I have been having the wrong date being setup to record on my timers,so I have had to keep watch on my timer recordings to make sure the recording is the correct date.

Also I have been able to run out my guide to the end(it tells me my guide info is outdated)then I press update.I did that twice then I pressed no and I still was able to look at 9 days of guide.So it would seem L631 has some issues.


----------



## P Smith (Jul 25, 2002)

Nobody doubt that fact.


----------



## Jhon69 (Mar 28, 2006)

Noticed this morning when I would press my guide button to view the guide options and then cancel to view a full picture that I would have a small picture on the right side of my TV screen,I can then press cancel again and view a full sized picture.So it would seem that someone(wishful thinking?) is working on this Side by Side PIP problem issue.


----------



## P Smith (Jul 25, 2002)

One of current spools:


> PID=08B4h
> DownloadID: 70KC
> Upgrading FW:
> L631:'L100'-'L630'
> ...


----------



## P Smith (Jul 25, 2002)

Other one - 119W:


> PID=08B1h
> DownloadID: 76KC
> Upgrading FW:
> L631:'AAA1'-'EMA0','L040'-'L630','XAA1'-'XMA0','X040'-'X630'
> ...


----------



## DoyleS (Oct 21, 2002)

Not sure if this is relate to L6.31. I was restoring a program from the external drive and when I came back in the room the message said it was restored and gave me the choice to watch it now or not. I tried to choose Not watch and no amount of button poking could unfreeze the screen. At this point the 622 won't reboot and produce a screen. I unplugged it for a few hours and tried plugging it in again but nothing. Pulled and reinserted the smartcard and still nothing. I think this happened once before and the machine was ok the next day. If anyone has any suggestions, I would appreciate it. At this point the External drive is unplugged from the USB and the receiver is powered but no lights on the front. It does not respond to the remote. Holding the power key on the front panel down will light the green light and I hear the drive spin up then it shuts down and no response. Suggestions???


----------



## P Smith (Jul 25, 2002)

Dump it. Or get RMA from the company.


----------



## DoyleS (Oct 21, 2002)

Strange, came back in a few hours later and it was up and running and recording a show. I think the main problem may be with the flakey external hard drive I have. I have been trying to pull the programs off of it and some come off fine and others don't. I think I will just set it aside and put the new drive on.


----------



## Michael P (Oct 27, 2004)

I have a 622 with L6.31. DNASP: 241 DshH05 RBDD-N Bootstrap 1731

On Christmas Eve I started getting "complete signal loss" error messages. The was no snow or other obstructions on my dishes, and I was still able to watch the 61.5 orbital location (I have a DPP Twin pointed at 119/110 and a DP pointed at 61.5). It appeared that tuner 2 was not working. I switched from dual to single mode. That was the first time I discovered the PIP problem. I used to use the PIP side by side feature all the time before I had to set up a 2nd set. 

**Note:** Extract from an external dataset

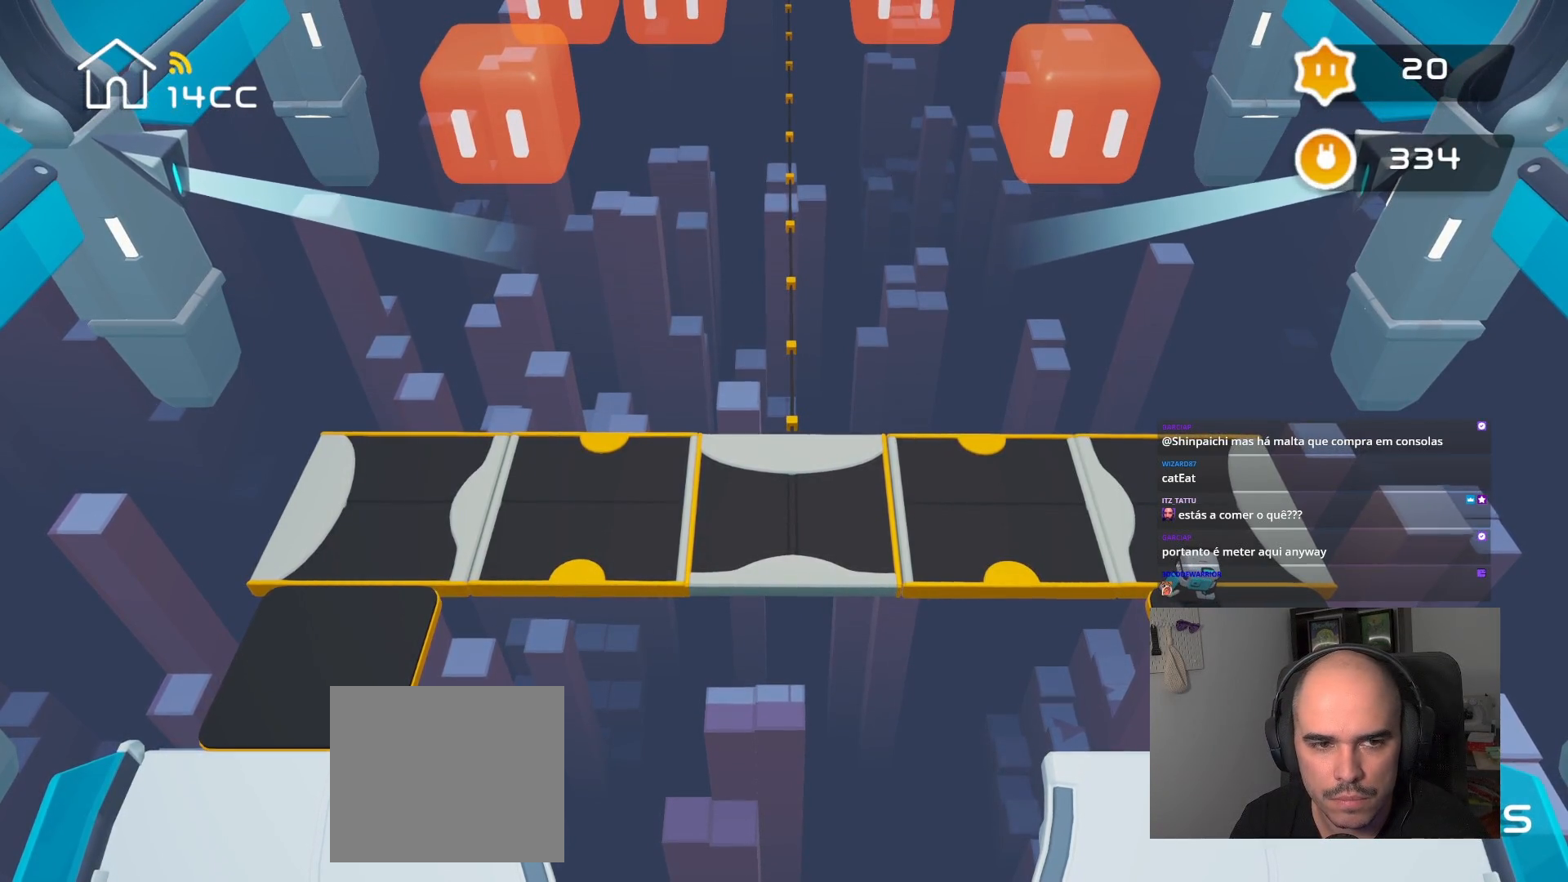
{"buttons": [], "left_stick": "center", "right_stick": "center", "events": []}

I then tried a check switch. After seeing test 1 of 1 I then saw test 1 of 38! (the receiver must think I have legacy LNB's and switches). I hit cancel to keep my old settings. The old software would only need 3 tests for a DPP switch. I thought my LNB went bad, but today everything was back to normal. I just did another test switch and got the usual 3 tests. Perhaps there was an anomaly on one of the satellites on Christmas Eve? 

Has anyone received a comment on the PIP side by side problem? While I don't used it as much as I used to, I'd like it to be there when I want to use the feature.


----------



## rjruby (Dec 29, 2002)

rjruby said:


> I'm still have the black screen with audio problem occuring with L6.31.
> 
> It occured 3 times last night.
> 
> Very frustrating


Installed replacement 622 last Friday which downloaded L6.31 upon installation.

So far the black screen with audio problem has not occurred.

Fingers crossed!


----------



## epokopac (Aug 8, 2007)

"Has anyone received a comment on the PIP side by side problem? While I don't used it as much as I used to, I'd like it to be there when I want to use the feature."

Not fixed with 6.31 (still stretched vertically). E* is aware of the problem. Why can't they just take the Linux code from the 625 (where it's working) and put it in a 6.32 software release for the 622.


----------



## Pala66 (Dec 8, 2003)

The side by side issue is a result of corrupted firmware. The only way the problem is going to go away for you is to get the box swapped out as least that is what I was told by advance tech support. This issue is not just the side by side PIP but complete loss of aspect ratio control on one tuner FYI.


----------



## epokopac (Aug 8, 2007)

Pala66 said:


> The side by side issue is a result of corrupted firmware. The only way the problem is going to go away for you is to get the box swapped out as least that is what I was told by advance tech support. This issue is not just the side by side PIP but complete loss of aspect ratio control on one tuner FYI.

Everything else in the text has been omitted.